Braunschweig, Leben & Wohnen

Stadionfunk – Eintracht-Braunschweig-Kolumne: Sieben Endspiele

Kultverdächtig: Markus' Frisur – Foto: Malte Schumacher

Am Montagabend war die SG Dynamo Dresden zu Gast im Eintracht-Stadion. Ein Spiel, zwei Perspektiven. Unsere Regionäre Kay Rohn und Malte Schumacher berichten.

Malte Schumacher:

Es ist ein Vierkampf an der Tabellenspitze – und zwei von vier haben sanft gepatzt am Wochenende, für Union Berlin und die Roten reichte es nur zu einem Punkt. Für uns ist die Ausgangslage also klar und ich kaue den ganzen Arbeitstag lang darauf herum: Heute ein Heimsieg und wir sind Zweiter, vor den Roten.

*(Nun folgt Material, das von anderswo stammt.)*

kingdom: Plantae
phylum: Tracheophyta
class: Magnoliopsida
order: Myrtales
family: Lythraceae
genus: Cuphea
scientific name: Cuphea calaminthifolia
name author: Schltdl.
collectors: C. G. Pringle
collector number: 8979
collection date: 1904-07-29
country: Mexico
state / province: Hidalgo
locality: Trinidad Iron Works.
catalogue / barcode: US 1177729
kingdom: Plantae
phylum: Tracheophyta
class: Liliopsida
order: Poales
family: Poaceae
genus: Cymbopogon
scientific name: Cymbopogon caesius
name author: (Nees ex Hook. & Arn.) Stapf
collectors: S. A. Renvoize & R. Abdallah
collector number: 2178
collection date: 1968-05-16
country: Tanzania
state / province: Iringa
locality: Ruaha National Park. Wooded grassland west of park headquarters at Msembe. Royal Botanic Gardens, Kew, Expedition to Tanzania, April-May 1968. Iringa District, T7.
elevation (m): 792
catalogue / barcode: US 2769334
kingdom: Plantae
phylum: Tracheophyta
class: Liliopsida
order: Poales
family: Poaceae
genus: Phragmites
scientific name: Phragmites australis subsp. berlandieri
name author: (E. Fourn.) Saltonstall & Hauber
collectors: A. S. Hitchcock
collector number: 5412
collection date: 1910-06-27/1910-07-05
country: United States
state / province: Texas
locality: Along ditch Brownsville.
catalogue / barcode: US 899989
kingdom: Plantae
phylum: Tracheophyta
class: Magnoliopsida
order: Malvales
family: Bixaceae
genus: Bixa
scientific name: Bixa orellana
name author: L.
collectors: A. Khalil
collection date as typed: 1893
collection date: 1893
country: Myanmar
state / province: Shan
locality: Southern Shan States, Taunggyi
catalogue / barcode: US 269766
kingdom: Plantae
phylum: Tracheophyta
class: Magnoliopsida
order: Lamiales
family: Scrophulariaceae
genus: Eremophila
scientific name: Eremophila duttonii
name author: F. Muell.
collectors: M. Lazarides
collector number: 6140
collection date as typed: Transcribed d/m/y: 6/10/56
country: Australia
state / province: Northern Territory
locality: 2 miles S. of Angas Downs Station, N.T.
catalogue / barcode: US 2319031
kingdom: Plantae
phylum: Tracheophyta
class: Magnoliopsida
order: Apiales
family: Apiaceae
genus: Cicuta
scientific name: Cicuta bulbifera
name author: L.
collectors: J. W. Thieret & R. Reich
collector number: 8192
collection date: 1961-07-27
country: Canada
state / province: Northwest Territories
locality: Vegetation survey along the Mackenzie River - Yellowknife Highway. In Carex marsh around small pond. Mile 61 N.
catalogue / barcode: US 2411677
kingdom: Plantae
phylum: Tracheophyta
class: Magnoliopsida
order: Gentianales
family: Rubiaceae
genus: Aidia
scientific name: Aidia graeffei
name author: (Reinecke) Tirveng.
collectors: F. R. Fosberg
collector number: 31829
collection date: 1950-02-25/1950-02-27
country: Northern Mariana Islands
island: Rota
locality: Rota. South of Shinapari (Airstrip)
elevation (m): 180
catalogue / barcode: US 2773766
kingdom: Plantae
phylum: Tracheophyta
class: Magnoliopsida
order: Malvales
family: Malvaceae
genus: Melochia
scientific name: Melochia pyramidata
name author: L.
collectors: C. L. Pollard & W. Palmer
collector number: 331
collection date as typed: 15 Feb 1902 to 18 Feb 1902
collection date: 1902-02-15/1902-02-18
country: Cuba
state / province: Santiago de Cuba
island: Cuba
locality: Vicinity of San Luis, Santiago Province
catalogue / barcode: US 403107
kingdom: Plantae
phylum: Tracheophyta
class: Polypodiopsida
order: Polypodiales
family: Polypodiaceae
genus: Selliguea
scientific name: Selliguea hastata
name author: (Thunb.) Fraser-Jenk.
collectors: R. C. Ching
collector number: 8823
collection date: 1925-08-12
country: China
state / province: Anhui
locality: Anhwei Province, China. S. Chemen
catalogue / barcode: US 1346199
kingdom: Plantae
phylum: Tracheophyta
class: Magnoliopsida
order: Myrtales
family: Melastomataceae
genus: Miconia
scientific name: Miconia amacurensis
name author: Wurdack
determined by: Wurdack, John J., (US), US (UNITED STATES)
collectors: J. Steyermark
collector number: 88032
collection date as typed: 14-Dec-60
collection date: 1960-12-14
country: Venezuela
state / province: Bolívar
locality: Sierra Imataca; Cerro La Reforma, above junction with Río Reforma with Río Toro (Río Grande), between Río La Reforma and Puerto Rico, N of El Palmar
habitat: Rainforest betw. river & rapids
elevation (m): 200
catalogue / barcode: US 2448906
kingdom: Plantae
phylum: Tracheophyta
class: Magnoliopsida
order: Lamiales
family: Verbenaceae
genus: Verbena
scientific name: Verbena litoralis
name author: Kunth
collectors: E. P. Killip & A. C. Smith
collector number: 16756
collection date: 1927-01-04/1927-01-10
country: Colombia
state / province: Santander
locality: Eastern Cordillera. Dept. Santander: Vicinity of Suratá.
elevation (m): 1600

Die Braunschweiger Zeitung schreibt, dass Dresden als Tabellenfünfter ja bei einem Auswärtssieg auch noch eingreifen könnte in das Aufstiegsrennen – nö, das kommt in meinen Gedankenspielen nicht vor. Allerdings erscheint mir auch ein Unentschieden relativ wahrscheinlich, da sowohl die Dresdener als auch wir bereits neun Stück davon gesammelt haben. Das hieße dann aber nur Rang 3 für uns zum Abschluss des 28. Spieltags – und wir gingen also hinter den Roten liegend in das Derby am nächsten Samstag in der Landeshauptstadt. Wie auch immer: Vor uns liegen sieben Endspiele auf dem Weg in die Bundesliga.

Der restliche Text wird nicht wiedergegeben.